Doña Lidia faena de aquí para allá, como si sólo se posara en las tareas, entre risas y palabras diminutivas, la voz despistada. Es una mujer de setenta años fuerte y hecha a sí misma. Sus pies revolotean y todo es ágil en sus manos. En Guatemala, en la selva del Petén, viví dos semanas con otra mujer fuerte, doña Petrona, exguerrillera de las FAR durante la guerra interna. Petrona ahora vive con su hija, trabaja en una cooperativa con otros exguerrilleros y por las tardes cultiva orquídeas salvajes en su jardín. Fácilmente, terminábamos hablando del pasado: la desaparición de su esposo, los años en la selva, el dolor de ser madre desde lejos, el exilio en México, la cárcel. En la guerrilla aprendió a leer, a escribir y forjó su autoconciencia e ideas políticas. “Me di cuenta que podía hacer algo más que estar en la cocina y tener hijos”.

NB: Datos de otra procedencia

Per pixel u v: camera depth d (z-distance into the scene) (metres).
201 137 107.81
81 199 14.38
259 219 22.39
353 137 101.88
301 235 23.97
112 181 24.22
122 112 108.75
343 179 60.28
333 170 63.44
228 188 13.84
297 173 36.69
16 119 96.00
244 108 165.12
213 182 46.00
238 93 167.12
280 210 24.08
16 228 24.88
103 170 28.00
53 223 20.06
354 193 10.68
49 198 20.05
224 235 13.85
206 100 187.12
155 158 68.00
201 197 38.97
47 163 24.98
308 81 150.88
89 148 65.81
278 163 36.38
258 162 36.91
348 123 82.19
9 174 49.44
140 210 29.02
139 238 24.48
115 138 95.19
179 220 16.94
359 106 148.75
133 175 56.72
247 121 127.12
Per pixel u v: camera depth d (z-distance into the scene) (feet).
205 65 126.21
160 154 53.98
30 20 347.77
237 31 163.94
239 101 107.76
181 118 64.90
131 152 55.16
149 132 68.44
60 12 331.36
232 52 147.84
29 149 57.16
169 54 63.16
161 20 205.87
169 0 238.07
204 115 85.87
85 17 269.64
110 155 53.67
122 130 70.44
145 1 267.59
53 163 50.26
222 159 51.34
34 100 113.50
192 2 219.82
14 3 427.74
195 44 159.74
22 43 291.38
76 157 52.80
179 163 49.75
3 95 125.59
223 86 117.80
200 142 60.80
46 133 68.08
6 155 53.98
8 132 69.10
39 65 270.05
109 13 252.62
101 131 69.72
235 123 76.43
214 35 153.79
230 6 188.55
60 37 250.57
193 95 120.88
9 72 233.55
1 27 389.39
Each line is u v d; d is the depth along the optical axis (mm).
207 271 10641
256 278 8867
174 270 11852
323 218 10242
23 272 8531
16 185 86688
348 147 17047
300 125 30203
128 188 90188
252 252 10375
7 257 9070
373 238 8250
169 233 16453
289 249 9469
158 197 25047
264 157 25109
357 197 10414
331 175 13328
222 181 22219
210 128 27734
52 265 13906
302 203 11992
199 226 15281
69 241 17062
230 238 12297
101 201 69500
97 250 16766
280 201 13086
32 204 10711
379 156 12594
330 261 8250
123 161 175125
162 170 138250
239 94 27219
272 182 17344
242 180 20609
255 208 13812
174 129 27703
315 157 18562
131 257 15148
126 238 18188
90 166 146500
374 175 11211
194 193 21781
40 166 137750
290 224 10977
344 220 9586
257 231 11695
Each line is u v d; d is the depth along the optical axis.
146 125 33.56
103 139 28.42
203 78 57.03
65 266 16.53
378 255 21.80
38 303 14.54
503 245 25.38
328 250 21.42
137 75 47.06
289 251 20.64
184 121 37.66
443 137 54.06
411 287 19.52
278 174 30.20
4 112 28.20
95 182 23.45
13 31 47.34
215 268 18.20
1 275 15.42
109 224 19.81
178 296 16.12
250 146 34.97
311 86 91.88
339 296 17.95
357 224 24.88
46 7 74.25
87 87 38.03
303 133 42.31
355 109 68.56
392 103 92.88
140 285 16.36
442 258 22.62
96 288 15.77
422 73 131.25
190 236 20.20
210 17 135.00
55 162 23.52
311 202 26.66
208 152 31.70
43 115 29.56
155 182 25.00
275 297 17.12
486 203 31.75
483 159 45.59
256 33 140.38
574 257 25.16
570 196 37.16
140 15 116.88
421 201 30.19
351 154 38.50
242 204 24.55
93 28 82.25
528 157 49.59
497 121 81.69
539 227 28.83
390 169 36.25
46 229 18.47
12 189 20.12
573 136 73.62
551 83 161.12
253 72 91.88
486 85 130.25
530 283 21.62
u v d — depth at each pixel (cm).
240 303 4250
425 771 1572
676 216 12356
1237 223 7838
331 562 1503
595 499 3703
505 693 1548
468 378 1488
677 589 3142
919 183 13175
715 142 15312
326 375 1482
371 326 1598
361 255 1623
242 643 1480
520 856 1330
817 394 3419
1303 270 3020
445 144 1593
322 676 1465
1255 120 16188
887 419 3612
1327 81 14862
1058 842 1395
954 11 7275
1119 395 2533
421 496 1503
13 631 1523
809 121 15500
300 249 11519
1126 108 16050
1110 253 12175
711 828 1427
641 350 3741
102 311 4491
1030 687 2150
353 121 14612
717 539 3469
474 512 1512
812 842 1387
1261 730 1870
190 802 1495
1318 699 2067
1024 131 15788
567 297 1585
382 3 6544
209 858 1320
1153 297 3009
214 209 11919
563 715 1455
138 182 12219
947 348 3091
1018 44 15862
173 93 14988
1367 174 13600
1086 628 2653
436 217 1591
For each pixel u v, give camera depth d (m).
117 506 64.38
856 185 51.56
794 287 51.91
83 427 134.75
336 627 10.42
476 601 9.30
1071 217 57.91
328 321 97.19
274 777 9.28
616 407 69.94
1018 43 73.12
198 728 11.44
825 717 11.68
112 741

Con Yolanda, en el valle Polochic de Guatemala, comíamos tortillas y frijol y las patas de las gallinas, porque no había nada más. Con el sueldo de Yolanda, que trabaja limpiando en la escuela primaria, viven cuatro. Son de Panzós, un pueblo donde jóvenes y mayores pasan el día en la calle por qué no hay trabajo, ni siquiera tierra para cultivar. No hay nada. Tampoco turistas, que nunca se aventuran más allá de Livingston. Por las noches, después de la telenovela, nos pasábamos largos ratos charlando. Me preguntaba mucho sobre España, Cataluña. Le representé un mapa del mundo: “Esta botella de agua es América, nosotras estamos aquí, en este punto chiquito. Este trapo es Europa y aquí está Barcelona. Estamos muy lejos, todo esto es mar. No, no se puede ir en carro, sólo en avión o en barco”.

Yolanda, por verme viajando sola, me hospedó con una dulzura maternal que buscaba protegerme, darme cobijo. Evelin me acogió en la Técnica, un pueblo en la frontera con México, pasada la medianoche y en un momento del viaje algo desesperado. Evelin cruzó de mojada a los Estados Unidos y allí trabajó muy duro durante tres años, lejos de su hija. Son nadie para muchos ojos. Lo es también la mujer que cada día trajina una reja de mangos sobre su cabeza en el mercado, la que se levanta a las tres de la mañana para calentar el café de olla y preparar las tortillas del esposo, la que se va a la milpa cargando con el hijo en un pañuelo sobre la espalda y trabaja más horas que nadie, horas invisibles que alimentan al mundo.

Y así, pese a todos los kilómetros, desigualdades, atrocidades y locuras que separan la botella de agua del trapo, estamos juntas aquí-ahora y nos confesamos pedazos de vida. Reímos y lloramos juntas, tejimos resistencias y complicidades con la ternura de la esencia de lo humano. Ellas me han enseñado que el tiempo es otro, a fiarme del instinto, a vivir con dignidad, a disfrutar del tiempo con los desconocidos que se van volviendo poco a poco conocidos. Ellas me han dejado irrumpir en sus vidas con la valentía del que se muestra como es, con sus cotidianidades, sus luchas y resistencias, sus alegrías y miserias, al descubierto y sin pudores. “Esto es lo que hay, güerita”. La vida.

Laura Solé Martín, 28 años, es comunicadora y gestora cultural.